Bursting with colourful, seasonal plants and a wide range of equipment, Empower Gardening & Educational Centre, located on the Armagh Road, may look like your average garden centre.
However, the non-profit enterprise, which is staffed mainly by volunteers, redirects the money it generates into counselling and wellness programmes for people in the community who are struggling with mental ill health, loneliness or isolation.
The programmes are delivered through the adjacent Portadown Wellness Centre.
Alan McDowell founded the project four years ago after undergoing his own battles with mental health.
His depression and anxiety were triggered by a traumatic period in his life and he went from being a successful businessman to someone who could no longer work and was hospitalised five times after grappling with suicidal thoughts.
Alan says he is “living proof” that anyone can make a good recovery with the correct help and support and describes the garden centre as “the community supporting the community”.
The Banbridge man has a natural affinity for the garden centre, having worked for Westland Horticulture for 14 years, where he was responsible for developing its customer base.
In fact, many of the plants and gardening tools are supplied by the successful, Dungannon-based company who, Alan says, are very supportive of the Empower centre.

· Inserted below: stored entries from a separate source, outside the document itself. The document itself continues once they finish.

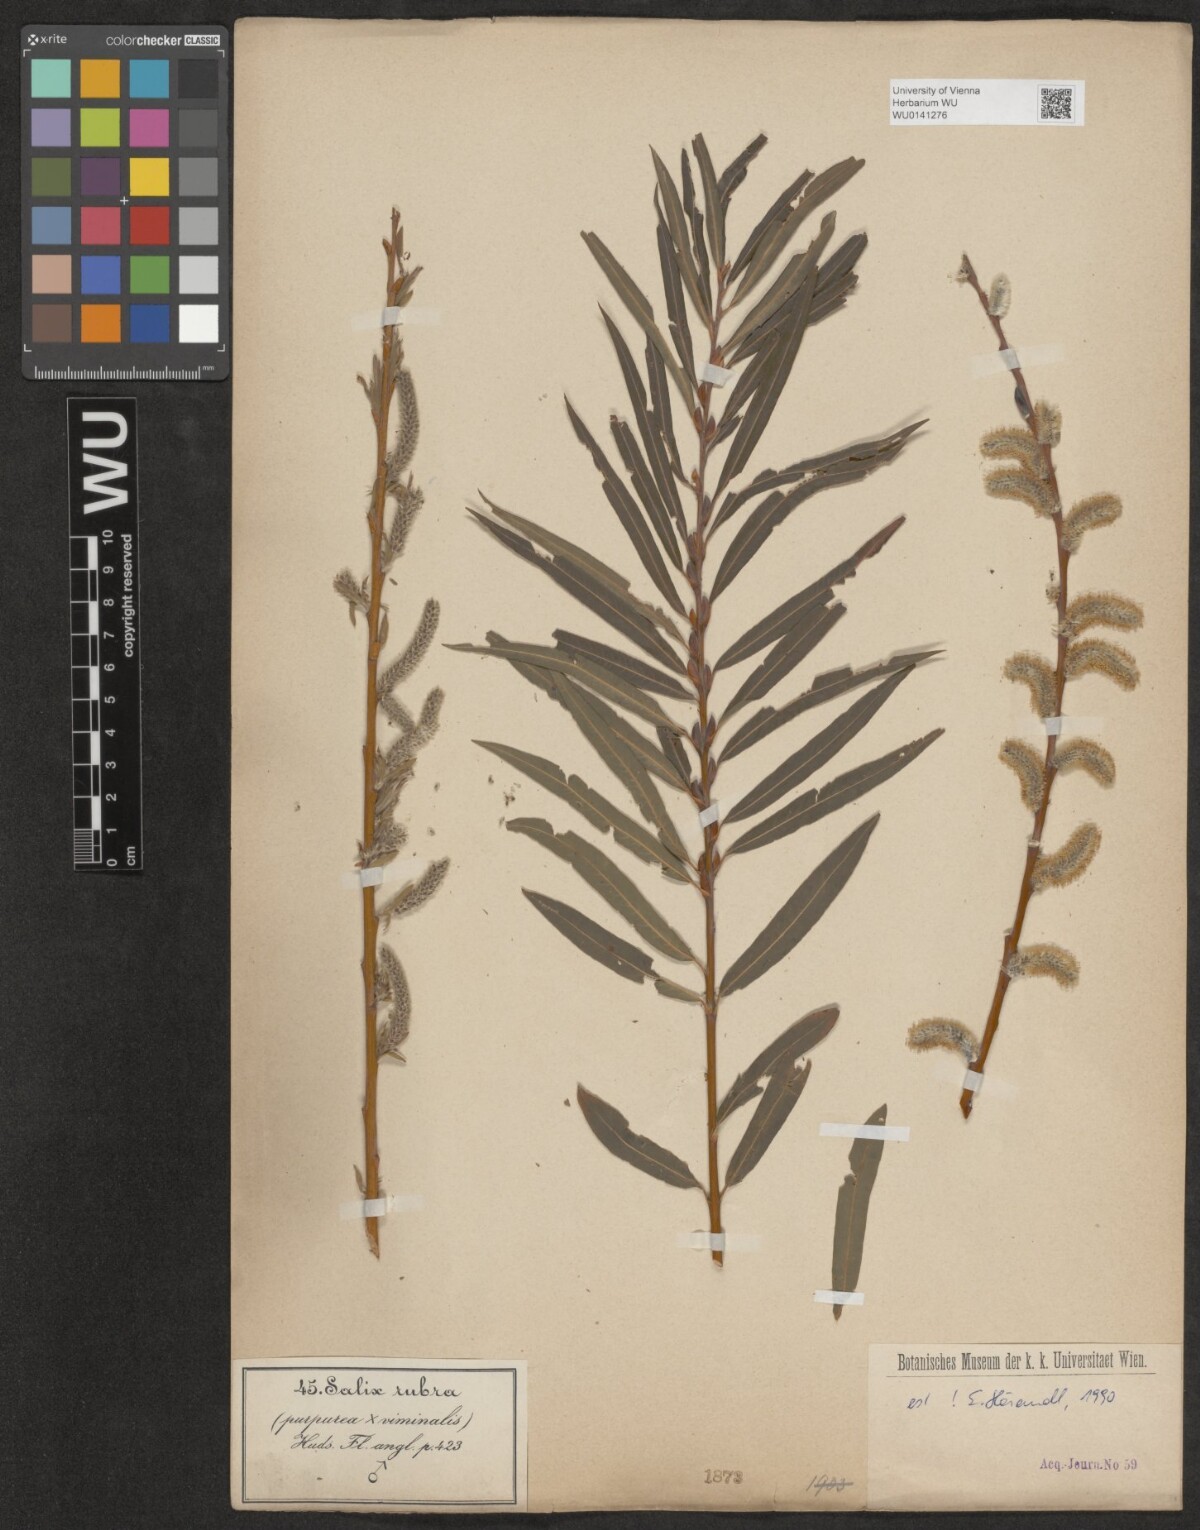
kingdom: Plantae
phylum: Tracheophyta
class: Magnoliopsida
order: Malpighiales
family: Salicaceae
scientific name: Salicaceae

Although the garden centre was set up 18 months ago, this is the first spring that it is completely stocked and ready to go.
“Once we reach April, we move properly into the gardening season and we will have the centre stocked with high quality produce, ready for Easter,” said Alan.
“Thanks to my contacts at Westland Horticulture, we now have very very high quality plants, as well as everything from watering equipment, tools, seeds and aggregates, inside and outside pots and much more.
“We do the full range of equipment you’d get in any garden centre and we are able to buy in stock at good, competitive terms.
“There are also two drive-thrus – one for compost and bark and another for decorative stone – which customers find very useful.”
The garden centre prides itself on being very competitively priced, and in many cases its prices are lower than other retailers.
It employs one paid manager, Emma Henry, while there are around 10 volunteers.
Explained Alan: “The garden centre provides an opportunity for employment for many people in the community who are experiencing loneliness or isolation.
“There are some people who are physically fit to work but they have retired or got a bit lonely or have lost a bit of purpose in life and they volunteer a few hours a week.
“We have one guy who enjoys it so much that he comes from Belfast two days a week.
“We also have some people who are in recovery from mental health issues and just need an opportunity to get a little bit of confidence and self-esteem back before going back to full-time employment.”
Money generated by the garden centre funds professional counselling for around 30 people, delivered by three psychotherapists and two children’s therapists.
It also pays for practical therapeutic activities including yoga, sewing and fashion, arts and crafts, woodwork, baking, cookery, gardening and horticulture, and pottery and ceramics, where participants meet new, supportive friends.
“There is a huge need in the community,” said Alan. “If the health service was working properly, I wouldn’t need to do this.
“I have used my savings of £300,000 to build this project. The reason I do it is because I feel very, very blessed to wake up in the morning and feel well. I had five years of waking up in the morning and wanting to die.”
The Empower centre is located on the main road (just beside the former Lidl site) and benefits from ample car parking facilities and being on the one level it is also wheelchair-friendly.
Opening hours are 9.30-5 from Monday to Saturday and Sunday 1-5.